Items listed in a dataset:
[Start of Attachment]
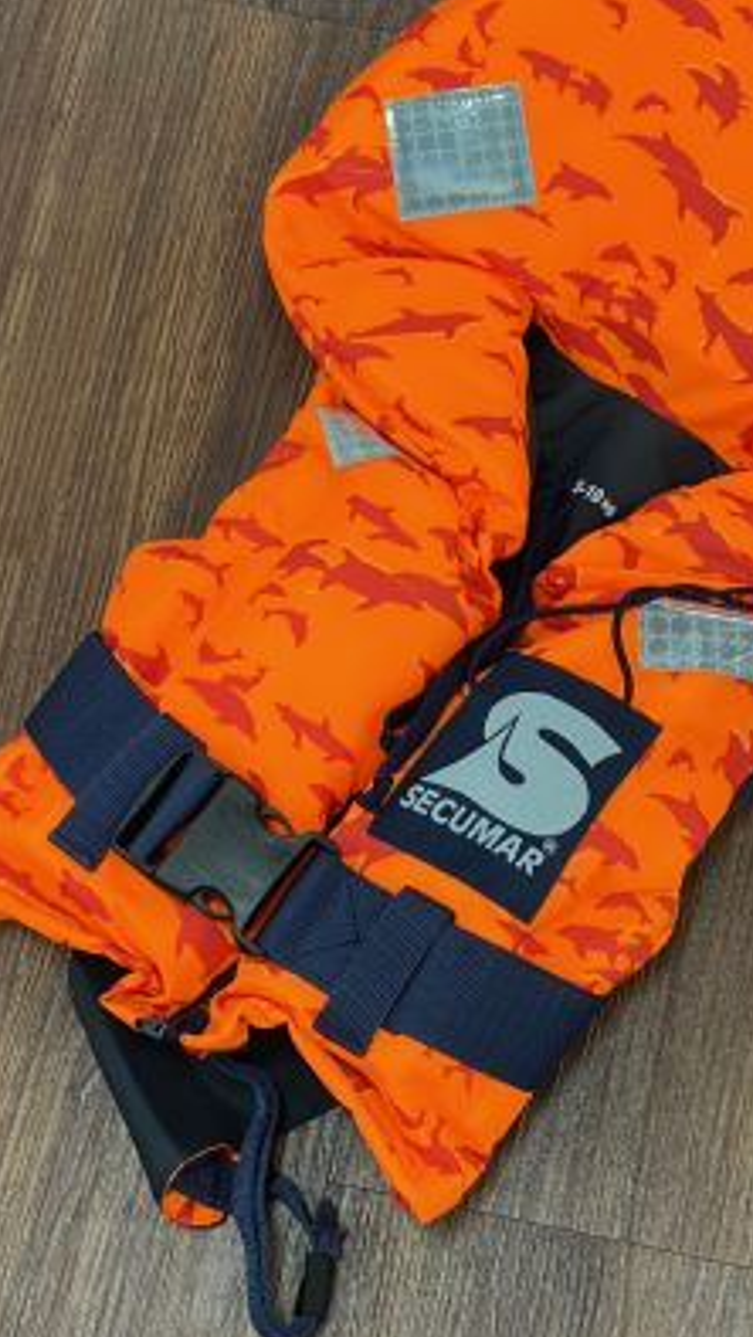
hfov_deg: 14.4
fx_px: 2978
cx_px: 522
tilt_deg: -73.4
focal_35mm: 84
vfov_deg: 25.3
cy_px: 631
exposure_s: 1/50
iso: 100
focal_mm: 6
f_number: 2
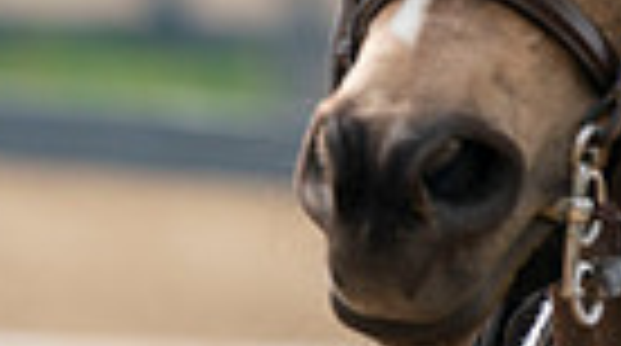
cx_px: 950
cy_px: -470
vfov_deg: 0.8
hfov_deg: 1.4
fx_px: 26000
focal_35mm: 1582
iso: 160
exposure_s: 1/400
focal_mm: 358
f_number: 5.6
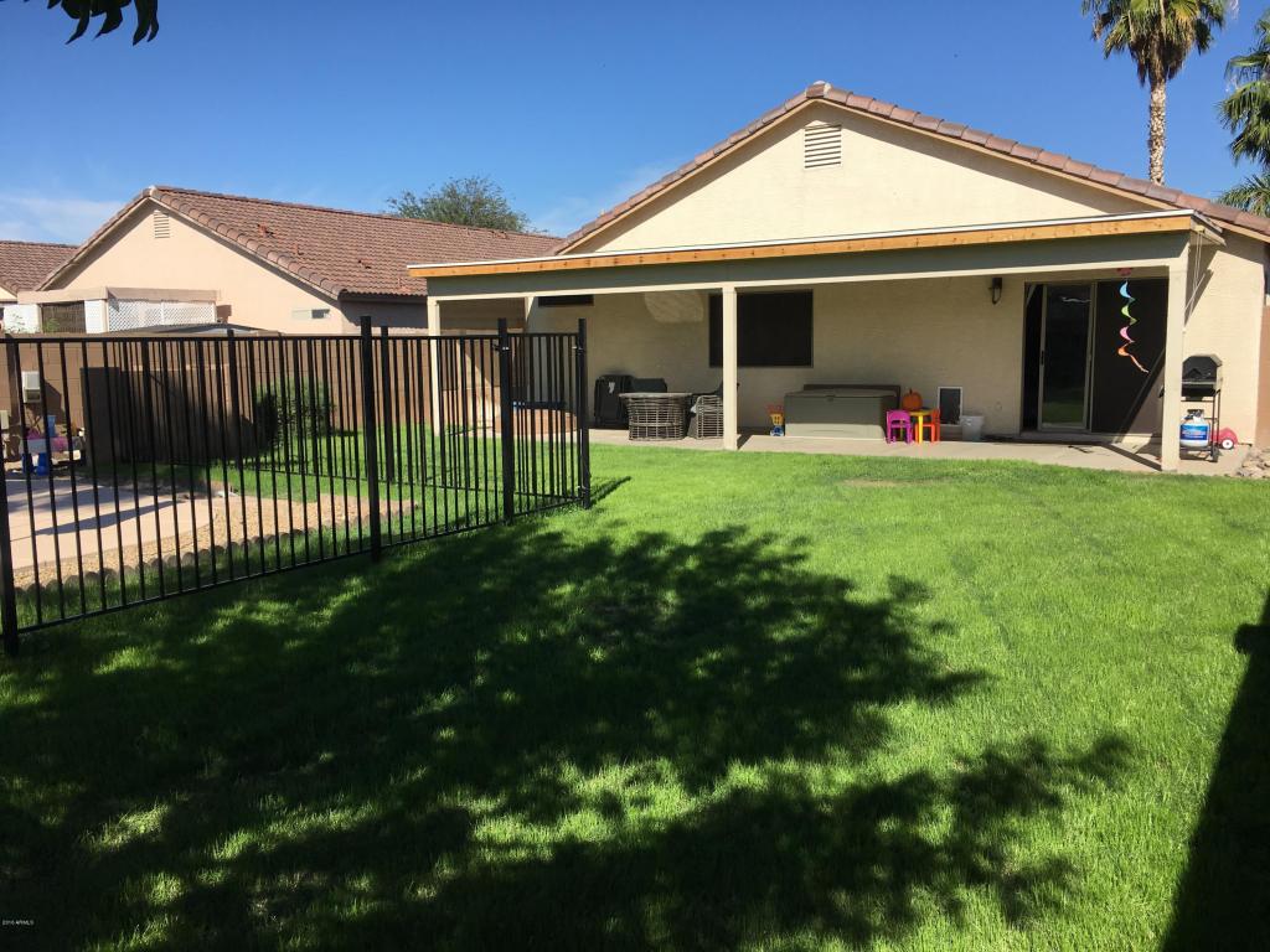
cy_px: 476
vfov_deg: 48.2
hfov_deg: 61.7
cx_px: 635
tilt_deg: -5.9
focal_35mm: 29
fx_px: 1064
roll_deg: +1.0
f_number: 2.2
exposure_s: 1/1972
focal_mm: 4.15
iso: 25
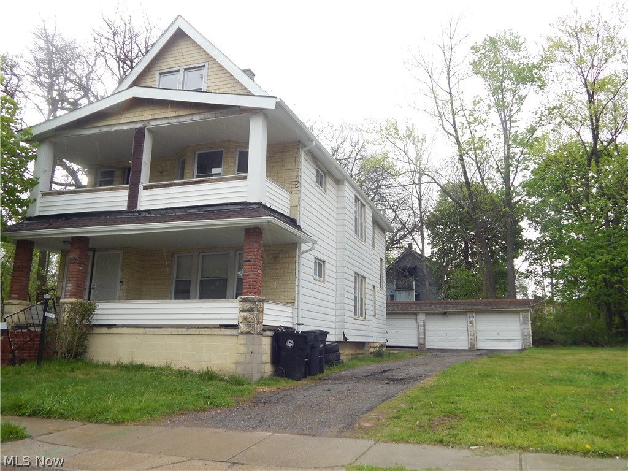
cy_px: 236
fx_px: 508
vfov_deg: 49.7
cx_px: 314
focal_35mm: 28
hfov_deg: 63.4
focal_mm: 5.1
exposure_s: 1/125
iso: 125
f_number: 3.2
[End of Attachment]
• [What you need to do] Copy out, exactly and without pictures, each line from the one containing "fx_px: 26000" through the final line of the entries, both ends included.

• [Exercise response]
fx_px: 26000
focal_35mm: 1582
iso: 160
exposure_s: 1/400
focal_mm: 358
f_number: 5.6
cy_px: 476
vfov_deg: 48.2
hfov_deg: 61.7
cx_px: 635
tilt_deg: -5.9
focal_35mm: 29
fx_px: 1064
roll_deg: +1.0
f_number: 2.2
exposure_s: 1/1972
focal_mm: 4.15
iso: 25
cy_px: 236
fx_px: 508
vfov_deg: 49.7
cx_px: 314
focal_35mm: 28
hfov_deg: 63.4
focal_mm: 5.1
exposure_s: 1/125
iso: 125
f_number: 3.2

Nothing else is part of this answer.